Les histoires s’enchainent, et l’album continue à prendre en densité. Si l’on trouvera quelques histoires un peu en deçà des autres, il est assez difficile de trouver de vrais gros défauts. Certaines manquent un peu d’originalité, d'autres sont un peu moins belles… Mais toutes ont cette capacité à marquer l’esprit par une idée fulgurante ou un travail séquentiel impressionnant. Une richesse graphique remarquable, allant du cartoony Matt Wenger au plus musclé Simon Bisley en passant par les traits fins et prcécis de Gary Gianni. Le travail sur le noir et blanc sublime d’autant plus les planches, d'une simplicité et d'une pureté assez impressionantes.

En plus d’être des visions ultra-personnelles et incroyablement beaux, ses récits sont autant de petite thèses sur le personnage même ou sur des thématiques plus éloignées. La quête d’identité, le deuil, l’éducation, la dimmension cyclique de l’Histoire, le rapport dominant/dominé, le libre arbitre, l’évolution de la société… Autant de thèmes traités en si peu de pages forcent le respect, surtout quand ils arrivent à faire réfléchir après la lecture. Le format a cela de génial qu’il permet cet forme d’inception avant l’heure. Mais rassurez-vous, l’ouvrage n’est pas qu’un amas indigeste des thèses et scénarios verbeux, la richesse dont fait preuve le 9eme art amenant aussi son lot de récits légers, humoristiques même, avec le duo Ty Templeton/Marie Severin qui se prête à la caricature ou encore Chris Claremont qui nous offre un Bruce Wayne en baby-sitter.

A la fermetures des 368 pages que forment l’album, une certitude saute à la figure : cette série est précieuse. Déjà parce qu’elle réunit des légendes - passées et contemporaines - des comics comme rarement éditeur ne l’aura fait, arrivant à convaincre des artistes comme Katsuhiro Otomo ou Brian Bolland à livrer des mini chef d’oeuvres intemporels. L'ouvrage en devient un témoignage, fascinant grâce à ses multiples facettes, sur la marque qu'aura laissé un personnage dans une industrie, mais également dans les mémoires et un inconscient collectif qui ne s’en sont toujours pas remis.
On regrettera uniquement l'absence de pages de Mike Mignola, qui se contente de la couverture, ou encore le travail très limite de Jim Lee, pourtant sur l'histoire la plus politique de l'album, scénarisé par Warren Ellis.

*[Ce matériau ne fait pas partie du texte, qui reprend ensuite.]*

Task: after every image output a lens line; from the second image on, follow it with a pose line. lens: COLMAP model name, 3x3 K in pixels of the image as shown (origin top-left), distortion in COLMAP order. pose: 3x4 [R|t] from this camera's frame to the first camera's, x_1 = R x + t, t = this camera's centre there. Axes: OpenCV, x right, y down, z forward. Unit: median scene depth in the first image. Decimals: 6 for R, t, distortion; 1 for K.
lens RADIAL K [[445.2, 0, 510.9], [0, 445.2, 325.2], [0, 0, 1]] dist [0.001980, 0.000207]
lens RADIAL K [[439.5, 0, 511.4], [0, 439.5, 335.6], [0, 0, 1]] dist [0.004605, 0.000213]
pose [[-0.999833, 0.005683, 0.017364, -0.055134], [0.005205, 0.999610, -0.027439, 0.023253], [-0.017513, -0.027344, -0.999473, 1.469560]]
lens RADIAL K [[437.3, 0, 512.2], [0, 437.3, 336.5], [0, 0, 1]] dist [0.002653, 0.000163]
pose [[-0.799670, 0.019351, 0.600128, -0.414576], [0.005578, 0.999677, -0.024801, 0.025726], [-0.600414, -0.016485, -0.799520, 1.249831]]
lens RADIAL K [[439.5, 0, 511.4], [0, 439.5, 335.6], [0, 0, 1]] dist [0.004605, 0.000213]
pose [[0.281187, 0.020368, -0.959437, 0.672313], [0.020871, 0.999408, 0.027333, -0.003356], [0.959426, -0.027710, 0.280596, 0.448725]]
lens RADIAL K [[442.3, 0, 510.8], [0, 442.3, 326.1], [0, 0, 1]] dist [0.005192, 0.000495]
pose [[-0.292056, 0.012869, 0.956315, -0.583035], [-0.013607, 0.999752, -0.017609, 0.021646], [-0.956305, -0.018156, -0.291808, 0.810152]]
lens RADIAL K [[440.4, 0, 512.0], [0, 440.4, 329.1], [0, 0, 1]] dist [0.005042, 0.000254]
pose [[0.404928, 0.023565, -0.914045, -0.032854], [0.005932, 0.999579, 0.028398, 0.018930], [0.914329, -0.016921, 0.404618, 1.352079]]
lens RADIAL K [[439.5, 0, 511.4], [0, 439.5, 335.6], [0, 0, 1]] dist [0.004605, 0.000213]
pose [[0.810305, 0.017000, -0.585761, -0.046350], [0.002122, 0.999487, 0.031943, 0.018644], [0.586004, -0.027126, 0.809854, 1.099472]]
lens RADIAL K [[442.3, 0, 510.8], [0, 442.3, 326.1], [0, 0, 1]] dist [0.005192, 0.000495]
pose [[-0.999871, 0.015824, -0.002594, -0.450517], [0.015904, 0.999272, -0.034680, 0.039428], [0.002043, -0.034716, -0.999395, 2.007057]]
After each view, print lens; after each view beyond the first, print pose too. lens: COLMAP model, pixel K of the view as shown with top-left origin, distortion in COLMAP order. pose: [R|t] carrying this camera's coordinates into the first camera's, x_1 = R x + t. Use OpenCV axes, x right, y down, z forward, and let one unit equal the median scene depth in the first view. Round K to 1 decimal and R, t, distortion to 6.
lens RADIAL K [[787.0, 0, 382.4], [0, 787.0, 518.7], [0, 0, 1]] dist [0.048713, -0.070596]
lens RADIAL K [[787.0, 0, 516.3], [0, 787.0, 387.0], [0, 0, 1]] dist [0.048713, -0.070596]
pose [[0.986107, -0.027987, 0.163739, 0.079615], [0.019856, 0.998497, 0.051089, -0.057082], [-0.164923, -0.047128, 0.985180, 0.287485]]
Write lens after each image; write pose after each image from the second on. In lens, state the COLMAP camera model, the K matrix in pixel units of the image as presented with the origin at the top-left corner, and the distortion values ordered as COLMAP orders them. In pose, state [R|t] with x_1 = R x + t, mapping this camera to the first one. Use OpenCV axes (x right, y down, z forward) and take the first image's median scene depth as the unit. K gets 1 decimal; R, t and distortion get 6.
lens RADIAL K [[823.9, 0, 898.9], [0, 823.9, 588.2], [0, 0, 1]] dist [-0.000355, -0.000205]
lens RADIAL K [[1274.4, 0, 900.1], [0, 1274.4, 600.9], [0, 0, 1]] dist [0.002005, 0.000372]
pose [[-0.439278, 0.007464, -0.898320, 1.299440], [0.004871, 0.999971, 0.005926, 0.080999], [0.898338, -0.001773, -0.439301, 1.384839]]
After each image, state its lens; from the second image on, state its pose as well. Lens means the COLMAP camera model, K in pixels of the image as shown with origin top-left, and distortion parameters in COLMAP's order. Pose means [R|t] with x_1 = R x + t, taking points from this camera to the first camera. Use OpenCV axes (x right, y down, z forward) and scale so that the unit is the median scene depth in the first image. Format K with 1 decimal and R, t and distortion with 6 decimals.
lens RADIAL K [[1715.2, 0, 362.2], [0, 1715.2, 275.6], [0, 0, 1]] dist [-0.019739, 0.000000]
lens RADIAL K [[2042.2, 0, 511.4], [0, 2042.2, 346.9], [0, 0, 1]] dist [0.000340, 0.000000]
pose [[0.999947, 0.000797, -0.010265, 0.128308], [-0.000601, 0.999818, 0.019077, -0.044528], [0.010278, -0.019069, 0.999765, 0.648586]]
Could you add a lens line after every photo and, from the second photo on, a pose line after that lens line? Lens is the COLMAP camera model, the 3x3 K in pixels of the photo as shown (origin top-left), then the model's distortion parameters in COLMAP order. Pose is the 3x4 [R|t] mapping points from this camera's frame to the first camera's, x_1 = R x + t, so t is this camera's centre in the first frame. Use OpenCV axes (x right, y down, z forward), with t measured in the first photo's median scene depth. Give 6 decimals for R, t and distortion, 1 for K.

Que dire de plus d'un ouvrage qui compte en son sein des dizaines d'artistes de toutes les nationalités, d'Otomo, à Gaiman, d'Azzarello à Claremont, et qui transpire son amour de Batman? L'album est un incontournable, s'appreçiant autant d'une traite qu'en le picorant. Et il serait vraiment dommage de le rater tant il déborde d'inventivité et de talents.